Captive audience meetings, during which employees are forced to hear anti-union messages, often devolve into misinformation and misinformation.  A group of 106 labor scholars, including law professors, historians, and industrial relations experts from universities across the country, filed the petition.

According to In These Times:

In a 2009 study, labor relations scholar Kate Bronfenbrenner found that nine out of ten employers use captive audience meetings to fight a union organizing drive. Threatening to cut wages and benefits in 47 percent of documented cases, and to go out of business entirely in a staggering 57 percent, these captive audience meetings correlate with an unsurprising 43 percent union win rate when used.
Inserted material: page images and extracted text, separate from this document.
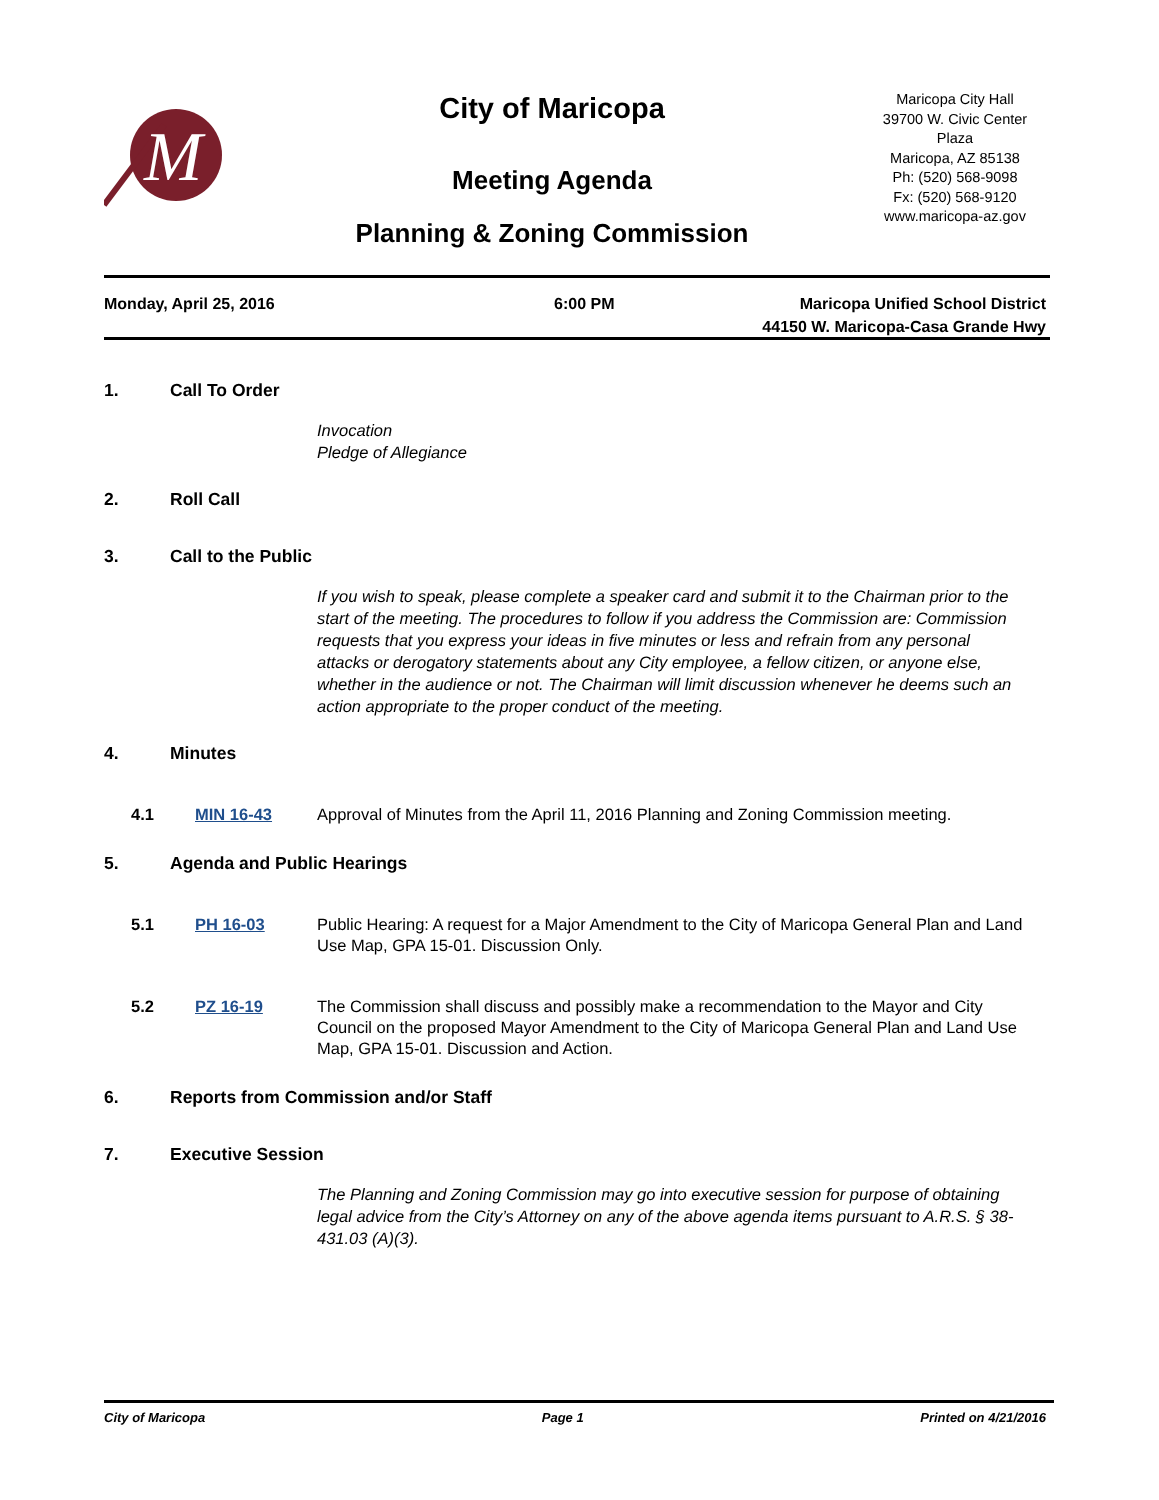M
City of Maricopa
Meeting Agenda
Planning & Zoning Commission
Maricopa City Hall
39700 W. Civic Center
Plaza
Maricopa, AZ 85138
Ph: (520) 568-9098
Fx: (520) 568-9120
www.maricopa-az.gov
Monday, April 25, 2016 6:00 PM Maricopa Unified School District
44150 W. Maricopa-Casa Grande Hwy
1. Call To Order
Invocation
Pledge of Allegiance
2. Roll Call
3. Call to the Public
If you wish to speak, please complete a speaker card and submit it to the Chairman prior to the start of the meeting. The procedures to follow if you address the Commission are: Commission requests that you express your ideas in five minutes or less and refrain from any personal attacks or derogatory statements about any City employee, a fellow citizen, or anyone else, whether in the audience or not. The Chairman will limit discussion whenever he deems such an action appropriate to the proper conduct of the meeting.
4. Minutes
4.1 MIN 16-43 Approval of Minutes from the April 11, 2016 Planning and Zoning Commission meeting.
5. Agenda and Public Hearings
5.1 PH 16-03 Public Hearing: A request for a Major Amendment to the City of Maricopa General Plan and Land Use Map, GPA 15-01. Discussion Only.
5.2 PZ 16-19 The Commission shall discuss and possibly make a recommendation to the Mayor and City Council on the proposed Mayor Amendment to the City of Maricopa General Plan and Land Use Map, GPA 15-01. Discussion and Action.
6. Reports from Commission and/or Staff
7. Executive Session
The Planning and Zoning Commission may go into executive session for purpose of obtaining legal advice from the City’s Attorney on any of the above agenda items pursuant to A.R.S. § 38-431.03 (A)(3).
City of Maricopa Page 1 Printed on 4/21/2016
For a brief time in the 1950’s unions were given a fair opportunity to respond to captive audience meetings, it was an NLRB rule.  The NLRB has actually gone on the record calling for unions to have the equal time rules restored since 1966.  Yet, there has been little traction on the subject.

Equal time has an uphill battle, but its impact can not be questioned.  The effect the new rule would have is addressed in detail by Richman:

This new rule, while a narrow tweak of an otherwise broken law, would be a big deal if adopted by the NLRB. First, because it would cause many employers to abandon the captive audience tactic altogether rather than make time for organizers to state the case for forming a union on the company’s premises and on the company’s time. Since these meetings are one of the boss’s principal tools for beating unions, that’s a good thing.

Other employers will likely continue the captive audience meetings and simply refuse to comply with the equal time requirement, since the only punishment for violating the rule would be a rerun election. This will particularly be the case while the new rule is inevitably challenged in the courts. In my experience, the new expedited election procedures that the NLRB instituted last May—which have increased both the number of union election petitions filed and the percentage of elections won by unions—have made employers more likely to engage in brazen violations of the Act in order to win delays before the union election. Determined to “win” at any cost, they have less fear of unfair labor practices and rerun elections, because while the legal bills will add up, at least they get to impact the election timeline.

Equal time is by no means a cure-all for declining unionization.  It could be a powerful tool in the toolbox of change, however.  As Richman concludes:

When it comes to revitalizing the labor movement, there might not be a lot of new ideas, but there are clearly lots of good old ideas that we’ve somehow forgotten.